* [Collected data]

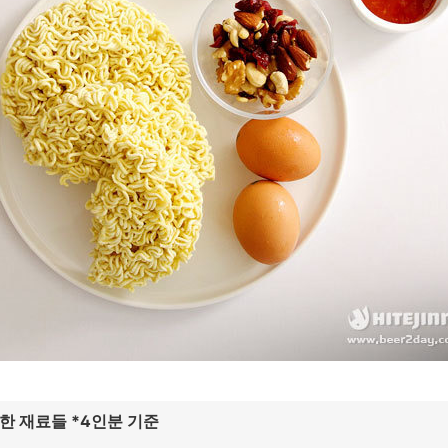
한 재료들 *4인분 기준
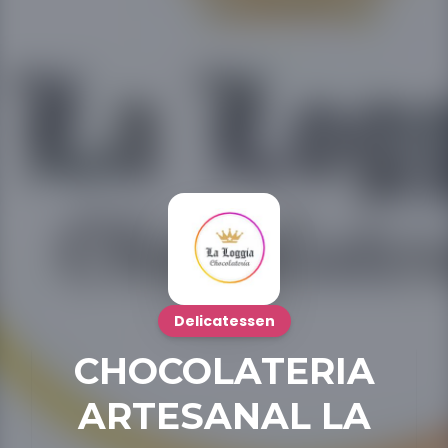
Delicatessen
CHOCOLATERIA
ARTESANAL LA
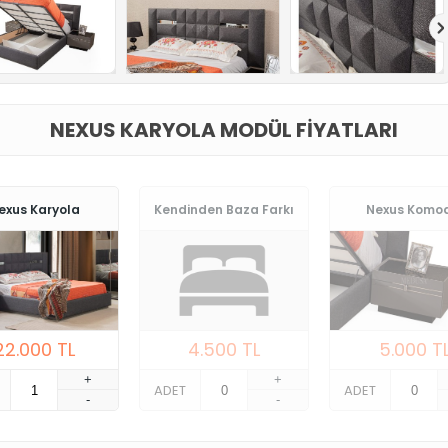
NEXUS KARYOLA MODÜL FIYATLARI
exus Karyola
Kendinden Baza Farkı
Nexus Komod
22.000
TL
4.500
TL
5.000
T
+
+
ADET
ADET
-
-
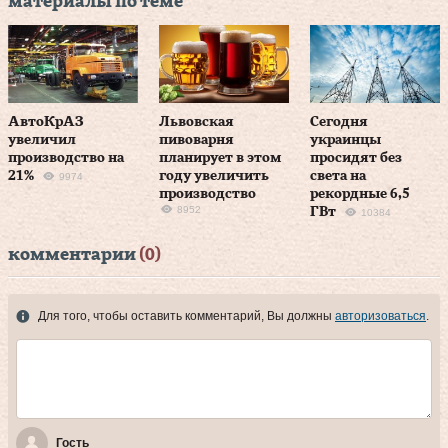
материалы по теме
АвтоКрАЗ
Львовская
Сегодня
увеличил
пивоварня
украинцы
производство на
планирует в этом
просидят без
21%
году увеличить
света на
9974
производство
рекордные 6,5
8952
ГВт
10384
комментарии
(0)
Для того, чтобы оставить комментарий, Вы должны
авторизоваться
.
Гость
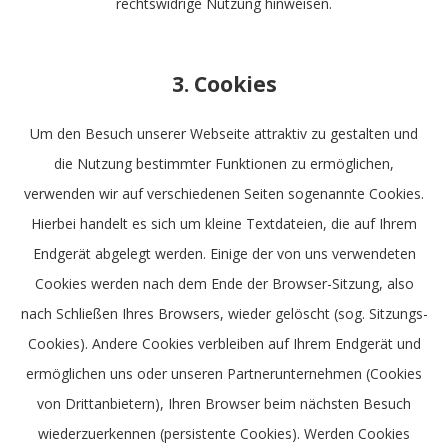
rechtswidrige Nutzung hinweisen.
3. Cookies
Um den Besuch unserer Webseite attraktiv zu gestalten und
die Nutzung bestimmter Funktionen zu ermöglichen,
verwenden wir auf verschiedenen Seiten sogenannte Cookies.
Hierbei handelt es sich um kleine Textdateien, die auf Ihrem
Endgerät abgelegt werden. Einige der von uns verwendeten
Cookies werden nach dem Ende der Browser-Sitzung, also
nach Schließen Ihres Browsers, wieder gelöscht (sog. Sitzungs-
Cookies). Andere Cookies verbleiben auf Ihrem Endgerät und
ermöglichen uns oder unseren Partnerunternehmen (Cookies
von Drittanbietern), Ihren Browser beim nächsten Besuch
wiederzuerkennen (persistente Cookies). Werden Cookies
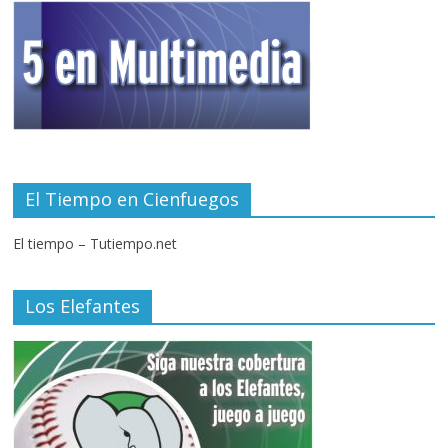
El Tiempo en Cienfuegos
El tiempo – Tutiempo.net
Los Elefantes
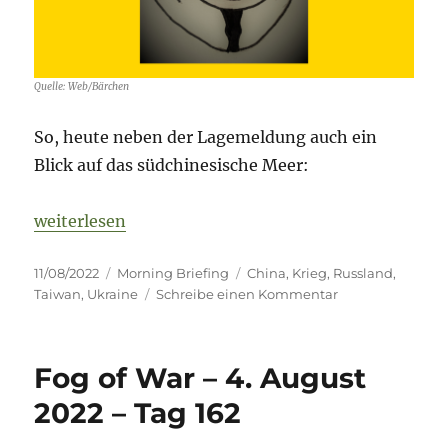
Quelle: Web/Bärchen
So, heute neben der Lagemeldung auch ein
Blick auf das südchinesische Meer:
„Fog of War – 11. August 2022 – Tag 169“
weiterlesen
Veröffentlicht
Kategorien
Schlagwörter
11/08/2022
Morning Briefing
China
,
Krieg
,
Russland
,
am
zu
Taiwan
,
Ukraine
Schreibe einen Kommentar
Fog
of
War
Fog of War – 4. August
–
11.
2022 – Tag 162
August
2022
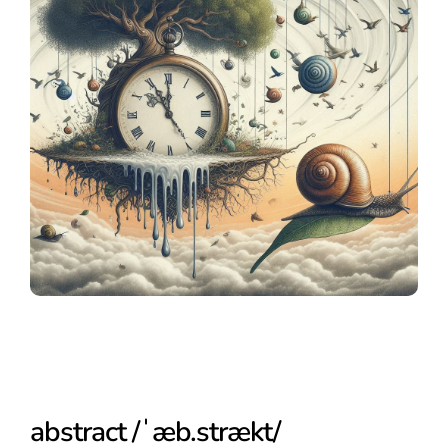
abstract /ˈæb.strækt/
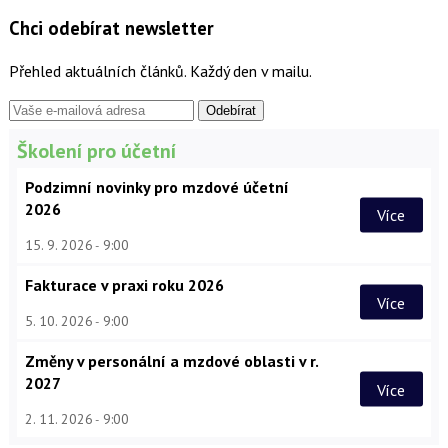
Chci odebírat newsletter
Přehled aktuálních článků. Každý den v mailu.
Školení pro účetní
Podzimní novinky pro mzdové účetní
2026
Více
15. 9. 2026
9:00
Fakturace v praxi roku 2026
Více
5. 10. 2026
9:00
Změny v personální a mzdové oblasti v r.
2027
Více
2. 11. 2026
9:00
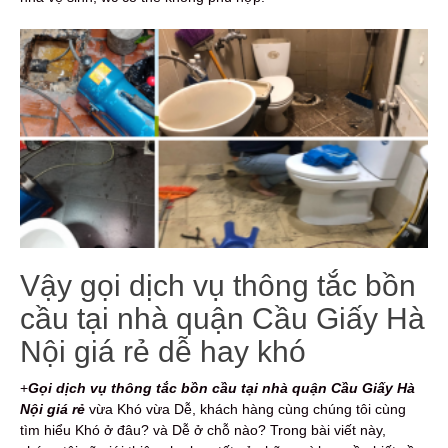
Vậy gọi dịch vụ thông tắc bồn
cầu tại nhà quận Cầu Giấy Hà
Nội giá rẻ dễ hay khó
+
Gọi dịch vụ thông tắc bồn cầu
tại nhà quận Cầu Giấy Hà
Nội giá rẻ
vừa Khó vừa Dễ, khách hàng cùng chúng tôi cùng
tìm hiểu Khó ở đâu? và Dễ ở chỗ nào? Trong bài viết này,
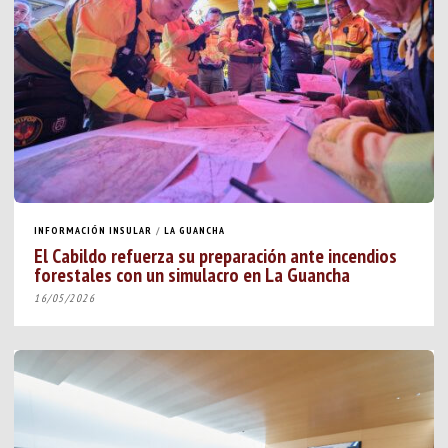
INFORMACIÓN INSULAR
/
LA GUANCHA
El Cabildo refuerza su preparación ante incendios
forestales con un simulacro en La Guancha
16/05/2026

* [REQUIRED ACTION]
Of the lines above, copy each that contains "nach".

* [ANSWER SECTION]
Cookies werden nach dem Ende der Browser-Sitzung, also
nach Schließen Ihres Browsers, wieder gelöscht (sog. Sitzungs-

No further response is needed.